She had a $29,000 loan for a $16,000 car. How auto finance is driving Canadians into debt
In September, 2018, Natasha Hodgkin drove off the lot of a used-car dealership in Southwestern Ontario with a 2017 Kia Optima valued at less than $16,000 – and an auto-loan balance of nearly $29,000.
Her car payment amounted to more than $450 a month. Over the life of the loan, which had a term of seven years and an interest rate of nine per cent, she stood to pay more than $38,000 for a second-hand hatchback that, as Ms. Hodgkin’s papers show, turned out to have a persistent hood-latch issue.
Instead, about a year and a half later, Ms.
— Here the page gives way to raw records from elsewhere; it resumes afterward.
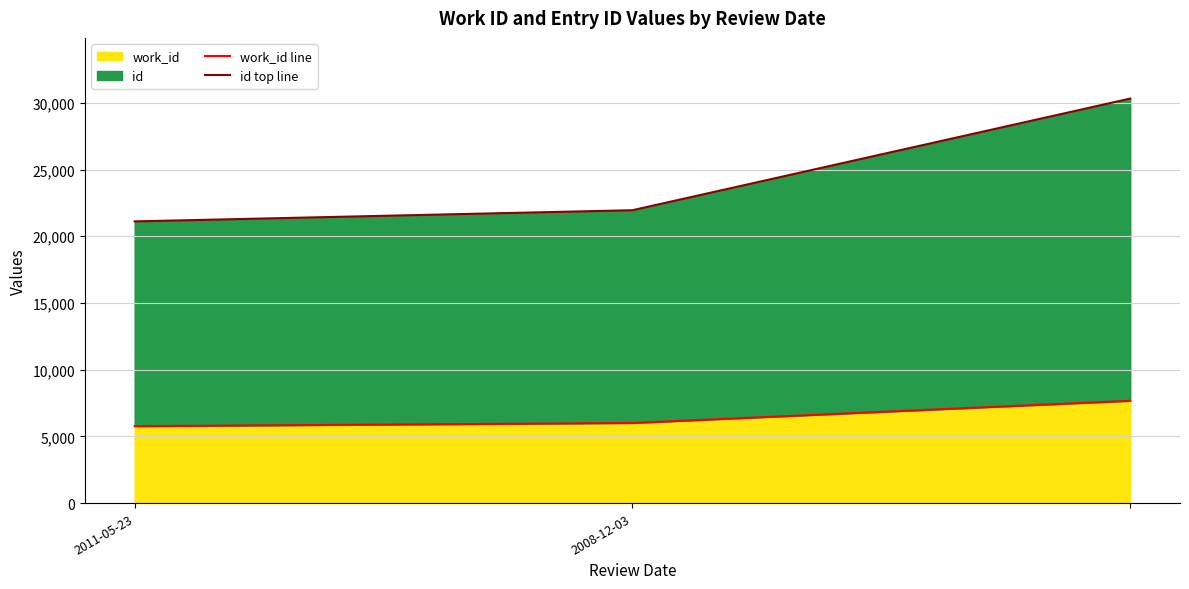

What is the lowest value of the work_id series?

5763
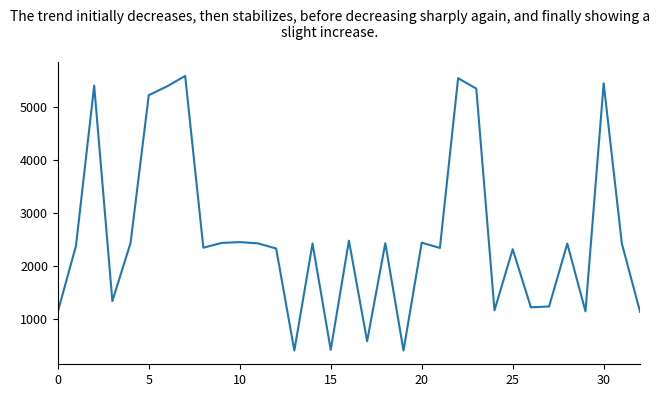

What is the greatest value displayed?

5581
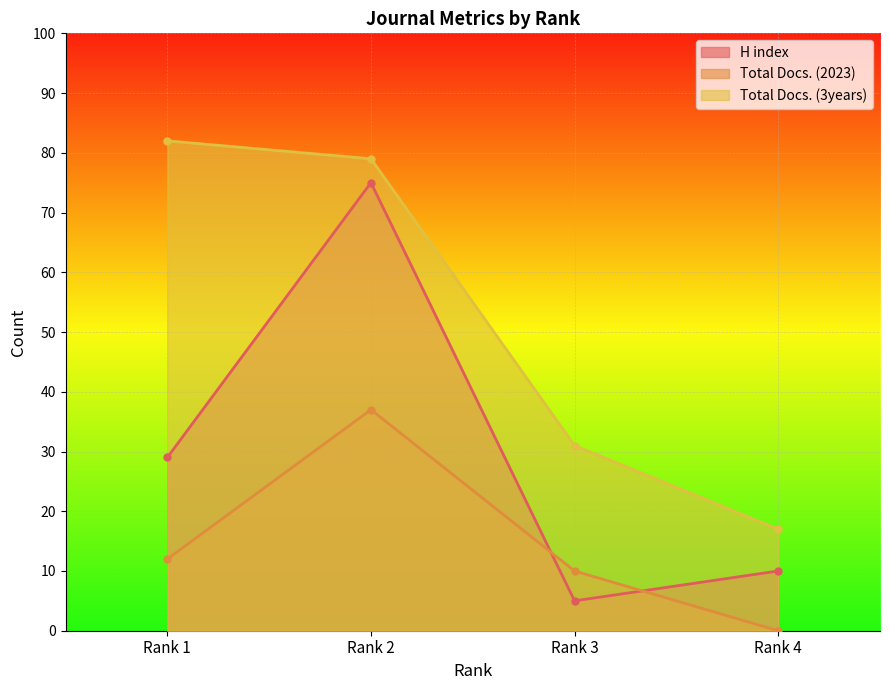

Rank the series by their average value, from lowest to highest.

Total Docs. (2023), H index, Total Docs. (3years)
Hodgkin, a Newbury, Ont.-based single mother of two, filed for bankruptcy. While she had accumulated other high-interest debt as she struggled to pay the family’s bills on one income, the auto loan was by far the largest one she discharged in the filing.
“I can’t do these payments any more,” Ms. Hodgkin, 33, who runs the fresh-meat department at a local catering company, remembers thinking at the time. “I’m just barely getting by, barely able to pay everything – you can’t live off scraps.”
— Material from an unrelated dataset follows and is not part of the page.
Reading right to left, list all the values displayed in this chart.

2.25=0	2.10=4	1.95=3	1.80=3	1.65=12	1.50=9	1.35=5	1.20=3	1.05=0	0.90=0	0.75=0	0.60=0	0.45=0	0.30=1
While few Canadians default on their auto loans, the story of how Ms. Hodgkin ended up with an auto loan far greater than the value of her car is a common one in Canada. Consumer advocates say it highlights how lax regulation led to an auto-finance boom that’s driving scores of car buyers deep into debt.
At the root of the problem are longer car loans – with terms of six, seven or eight years – and the practice of folding the unpaid balance on an older vehicle into the loan contract to finance a new one.